Exception: Helsinki-NLP/opus-mt-no-en is not a local folder and is not a valid model identifier listed on 'https://huggingface.co/models'

Hi All,
I’m very inexperienced at coding, but I’m trying to machine translate using NMT some sentences for a Political Science article I am writing. And for many quasi sentences I am encountering the following:

Exception: Helsinki-NLP/opus-mt-no-en is not a local folder and is not a valid model identifier listed on ‘Models - Hugging Face
If this is a private repository, make sure to pass a token having permission to this repo with use_auth_token or log in with huggingface-cli login and pass use_auth_token=True.

Does anyone have any advice? I am using RStudio and the reticulate package. This is the very basic python code I have written:

from easynmt import EasyNMT
model = EasyNMT(‘opus-mt’, max_loaded_models=10)

def translate(text, lang):
if(lang != ‘english’):
return model.translate(text, target_lang=‘en’)
return text

I encountered the issue for most Norwegian sentences I was trying to translate, but sporadically for other languages I am encountering the same…

Any help would be very much appreciated!

1 Like

Hey! I am facing the same trouble. Were you able to fix it?

hey im facing same issue is there any update on this ?
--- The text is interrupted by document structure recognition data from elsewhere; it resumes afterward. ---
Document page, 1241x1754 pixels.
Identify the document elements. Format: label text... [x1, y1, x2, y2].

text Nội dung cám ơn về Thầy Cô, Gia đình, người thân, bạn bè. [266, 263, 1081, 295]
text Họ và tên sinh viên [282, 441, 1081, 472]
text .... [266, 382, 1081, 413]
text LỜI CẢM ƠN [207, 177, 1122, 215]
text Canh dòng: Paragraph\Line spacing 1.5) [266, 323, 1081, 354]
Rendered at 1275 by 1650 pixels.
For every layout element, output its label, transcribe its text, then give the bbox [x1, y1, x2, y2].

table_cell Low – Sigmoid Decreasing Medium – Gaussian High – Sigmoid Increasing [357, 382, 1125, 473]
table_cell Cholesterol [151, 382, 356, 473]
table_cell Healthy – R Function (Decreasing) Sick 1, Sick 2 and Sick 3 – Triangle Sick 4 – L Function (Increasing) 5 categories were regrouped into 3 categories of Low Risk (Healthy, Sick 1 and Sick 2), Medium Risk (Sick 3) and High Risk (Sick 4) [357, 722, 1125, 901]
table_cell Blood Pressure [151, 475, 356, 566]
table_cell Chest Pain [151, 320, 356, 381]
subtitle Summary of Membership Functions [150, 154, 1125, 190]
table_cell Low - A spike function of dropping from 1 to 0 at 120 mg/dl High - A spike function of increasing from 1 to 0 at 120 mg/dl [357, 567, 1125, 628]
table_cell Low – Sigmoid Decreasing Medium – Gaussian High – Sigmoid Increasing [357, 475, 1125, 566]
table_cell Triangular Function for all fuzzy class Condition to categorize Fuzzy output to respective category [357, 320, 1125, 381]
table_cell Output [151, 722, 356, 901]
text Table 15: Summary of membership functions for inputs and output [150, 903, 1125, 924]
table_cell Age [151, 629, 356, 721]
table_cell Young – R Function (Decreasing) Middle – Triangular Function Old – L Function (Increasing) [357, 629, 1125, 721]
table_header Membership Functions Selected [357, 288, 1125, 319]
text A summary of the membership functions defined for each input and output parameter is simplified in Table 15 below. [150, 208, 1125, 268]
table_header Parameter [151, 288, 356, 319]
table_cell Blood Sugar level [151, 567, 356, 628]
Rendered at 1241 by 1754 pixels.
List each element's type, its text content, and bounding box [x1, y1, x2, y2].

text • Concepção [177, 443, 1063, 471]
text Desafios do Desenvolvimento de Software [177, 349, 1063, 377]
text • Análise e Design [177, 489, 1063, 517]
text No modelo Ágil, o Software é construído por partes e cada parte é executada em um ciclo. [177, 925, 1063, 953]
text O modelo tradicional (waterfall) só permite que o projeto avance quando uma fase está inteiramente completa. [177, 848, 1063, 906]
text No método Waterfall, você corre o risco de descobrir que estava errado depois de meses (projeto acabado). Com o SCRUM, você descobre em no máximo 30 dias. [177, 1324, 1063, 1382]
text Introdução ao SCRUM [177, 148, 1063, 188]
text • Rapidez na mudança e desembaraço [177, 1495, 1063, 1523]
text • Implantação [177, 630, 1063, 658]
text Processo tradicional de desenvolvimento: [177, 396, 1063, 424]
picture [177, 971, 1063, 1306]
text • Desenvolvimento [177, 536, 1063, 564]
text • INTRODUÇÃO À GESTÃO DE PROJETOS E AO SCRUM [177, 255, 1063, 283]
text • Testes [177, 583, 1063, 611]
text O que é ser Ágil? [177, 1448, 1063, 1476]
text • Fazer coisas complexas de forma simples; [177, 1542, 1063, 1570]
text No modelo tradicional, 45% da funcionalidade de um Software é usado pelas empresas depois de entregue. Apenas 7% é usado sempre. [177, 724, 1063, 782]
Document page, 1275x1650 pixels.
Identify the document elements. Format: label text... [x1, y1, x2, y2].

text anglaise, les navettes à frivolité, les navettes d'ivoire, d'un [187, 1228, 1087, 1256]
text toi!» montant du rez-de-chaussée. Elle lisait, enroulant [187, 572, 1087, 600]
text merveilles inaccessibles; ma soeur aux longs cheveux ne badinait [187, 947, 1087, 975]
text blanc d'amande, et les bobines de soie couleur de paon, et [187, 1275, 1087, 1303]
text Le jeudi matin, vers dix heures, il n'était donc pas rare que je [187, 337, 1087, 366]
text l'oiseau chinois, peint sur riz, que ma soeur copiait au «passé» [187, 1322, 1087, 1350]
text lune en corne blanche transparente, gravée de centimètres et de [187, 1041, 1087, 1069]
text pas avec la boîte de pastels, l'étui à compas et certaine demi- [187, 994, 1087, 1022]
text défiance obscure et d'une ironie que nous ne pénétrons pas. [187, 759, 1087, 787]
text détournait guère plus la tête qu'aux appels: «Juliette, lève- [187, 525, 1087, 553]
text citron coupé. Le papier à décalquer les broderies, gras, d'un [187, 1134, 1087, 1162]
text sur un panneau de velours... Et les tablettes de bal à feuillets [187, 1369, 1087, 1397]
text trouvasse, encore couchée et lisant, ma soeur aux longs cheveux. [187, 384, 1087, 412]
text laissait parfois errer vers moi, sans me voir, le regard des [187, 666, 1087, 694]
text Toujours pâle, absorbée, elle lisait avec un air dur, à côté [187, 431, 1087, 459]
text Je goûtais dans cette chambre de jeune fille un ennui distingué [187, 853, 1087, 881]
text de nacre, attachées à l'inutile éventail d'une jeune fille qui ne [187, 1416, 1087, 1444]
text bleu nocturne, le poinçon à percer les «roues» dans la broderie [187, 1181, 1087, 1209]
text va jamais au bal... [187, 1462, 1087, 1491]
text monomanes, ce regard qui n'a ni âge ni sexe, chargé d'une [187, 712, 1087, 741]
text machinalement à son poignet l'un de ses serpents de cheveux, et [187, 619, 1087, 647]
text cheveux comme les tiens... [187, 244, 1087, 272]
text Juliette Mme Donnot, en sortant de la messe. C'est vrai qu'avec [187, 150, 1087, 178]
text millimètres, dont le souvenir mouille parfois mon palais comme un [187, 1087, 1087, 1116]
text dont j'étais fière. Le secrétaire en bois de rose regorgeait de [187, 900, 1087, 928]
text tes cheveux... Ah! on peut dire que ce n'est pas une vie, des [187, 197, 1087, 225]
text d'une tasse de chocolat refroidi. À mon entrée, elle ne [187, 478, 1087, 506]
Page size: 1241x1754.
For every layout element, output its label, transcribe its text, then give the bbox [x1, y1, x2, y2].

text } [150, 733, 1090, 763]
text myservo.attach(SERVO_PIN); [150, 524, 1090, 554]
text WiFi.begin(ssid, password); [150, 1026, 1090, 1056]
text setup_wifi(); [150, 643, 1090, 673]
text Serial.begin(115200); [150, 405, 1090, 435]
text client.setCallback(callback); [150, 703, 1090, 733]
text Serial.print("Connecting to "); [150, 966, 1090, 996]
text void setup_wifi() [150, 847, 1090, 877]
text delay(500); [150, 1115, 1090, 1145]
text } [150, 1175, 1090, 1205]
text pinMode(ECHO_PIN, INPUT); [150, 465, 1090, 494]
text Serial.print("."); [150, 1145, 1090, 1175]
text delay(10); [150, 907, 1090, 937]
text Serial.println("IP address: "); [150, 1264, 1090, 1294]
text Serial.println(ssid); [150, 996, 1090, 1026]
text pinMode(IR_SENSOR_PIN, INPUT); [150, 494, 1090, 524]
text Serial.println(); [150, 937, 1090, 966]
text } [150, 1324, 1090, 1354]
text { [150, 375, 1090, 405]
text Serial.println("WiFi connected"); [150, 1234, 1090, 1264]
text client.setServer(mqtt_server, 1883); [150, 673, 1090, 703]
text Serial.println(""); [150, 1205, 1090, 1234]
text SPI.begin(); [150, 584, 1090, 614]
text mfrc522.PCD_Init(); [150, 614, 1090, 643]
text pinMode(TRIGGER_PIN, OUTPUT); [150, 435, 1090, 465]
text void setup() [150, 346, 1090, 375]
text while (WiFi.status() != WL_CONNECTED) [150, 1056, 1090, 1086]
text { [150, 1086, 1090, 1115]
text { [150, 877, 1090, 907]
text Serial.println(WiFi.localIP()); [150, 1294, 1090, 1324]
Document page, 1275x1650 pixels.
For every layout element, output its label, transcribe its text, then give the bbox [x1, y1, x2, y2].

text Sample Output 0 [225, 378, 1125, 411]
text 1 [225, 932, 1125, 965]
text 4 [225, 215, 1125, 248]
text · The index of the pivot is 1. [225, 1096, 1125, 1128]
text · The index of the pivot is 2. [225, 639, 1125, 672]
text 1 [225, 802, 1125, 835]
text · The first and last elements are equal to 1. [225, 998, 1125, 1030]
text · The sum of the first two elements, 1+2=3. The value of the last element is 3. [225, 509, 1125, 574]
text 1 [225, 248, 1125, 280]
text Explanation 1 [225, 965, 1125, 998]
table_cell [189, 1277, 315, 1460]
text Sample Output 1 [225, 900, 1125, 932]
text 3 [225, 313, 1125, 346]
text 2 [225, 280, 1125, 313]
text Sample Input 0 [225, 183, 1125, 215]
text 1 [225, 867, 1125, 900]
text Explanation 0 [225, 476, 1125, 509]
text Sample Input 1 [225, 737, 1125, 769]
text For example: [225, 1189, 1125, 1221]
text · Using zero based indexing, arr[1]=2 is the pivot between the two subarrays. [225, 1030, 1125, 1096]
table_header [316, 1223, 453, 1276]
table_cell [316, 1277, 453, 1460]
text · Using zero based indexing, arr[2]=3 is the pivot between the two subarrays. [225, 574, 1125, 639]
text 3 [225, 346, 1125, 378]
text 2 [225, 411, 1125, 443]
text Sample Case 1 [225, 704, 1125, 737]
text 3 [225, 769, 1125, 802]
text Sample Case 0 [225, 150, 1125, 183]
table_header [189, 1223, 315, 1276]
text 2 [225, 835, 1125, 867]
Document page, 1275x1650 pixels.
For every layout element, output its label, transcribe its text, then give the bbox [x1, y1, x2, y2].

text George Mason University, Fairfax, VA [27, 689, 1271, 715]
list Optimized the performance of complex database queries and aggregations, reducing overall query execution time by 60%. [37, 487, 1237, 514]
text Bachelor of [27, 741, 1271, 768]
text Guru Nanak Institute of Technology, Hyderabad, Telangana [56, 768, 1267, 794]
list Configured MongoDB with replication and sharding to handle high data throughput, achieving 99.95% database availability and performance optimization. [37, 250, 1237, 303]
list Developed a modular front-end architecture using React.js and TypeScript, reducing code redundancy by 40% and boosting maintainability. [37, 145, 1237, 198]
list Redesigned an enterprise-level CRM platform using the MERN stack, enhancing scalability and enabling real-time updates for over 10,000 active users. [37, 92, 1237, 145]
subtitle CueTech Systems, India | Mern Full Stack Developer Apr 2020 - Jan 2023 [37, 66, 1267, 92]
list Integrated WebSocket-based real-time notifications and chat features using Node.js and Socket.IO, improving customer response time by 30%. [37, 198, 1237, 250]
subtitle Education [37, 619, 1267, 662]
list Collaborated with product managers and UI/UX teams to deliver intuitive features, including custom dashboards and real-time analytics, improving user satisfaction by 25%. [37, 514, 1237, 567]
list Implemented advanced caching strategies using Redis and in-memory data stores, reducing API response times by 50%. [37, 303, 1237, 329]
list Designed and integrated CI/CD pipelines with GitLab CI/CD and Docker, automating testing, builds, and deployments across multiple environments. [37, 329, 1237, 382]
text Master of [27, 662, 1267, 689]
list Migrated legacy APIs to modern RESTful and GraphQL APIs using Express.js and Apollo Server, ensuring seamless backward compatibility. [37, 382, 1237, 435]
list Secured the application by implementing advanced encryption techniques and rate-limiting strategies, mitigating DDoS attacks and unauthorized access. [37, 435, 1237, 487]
@Rootx007 @Sayart @nikkiBot
well this is not related to :hugs: but let’s try to break it down.
what the EasyNMT library does is that whenever a new text is passed to the model it will do the following identify input language example :

  • for Norwegian language = no

and you already selected the output language in here

  • output language is en

now EasyNMT library does is that combines these together

model = "Helsinki-NLP/opus-mt-" + "no" + "-" + "en"
model =  "Helsinki-NLP/opus-mt-no-en"
url = "https://huggingface.co/Helsinki-NLP/opus-mt-no-en"
# oops url does not exist

now it will search huggingface for the corresponding model, and since Helsinki-NLP did not upload any no-en model this will ofc generate a problem since the model does not exist in huggingface in the first place.

====================================================

another example that is working for french and english is this model (french to english)

input_language = "fr" 
output_language = "en"
full_model = "Helsinki-NLP/opus-mt-fr-en"
url = "https://huggingface.co/Helsinki-NLP/opus-mt-fr-en"
# then `EasyNMT` downloads the model

TLDR;
Helsinki-NLP did not upload opus-mt-no-en model and this does not have anything to do with huggingface.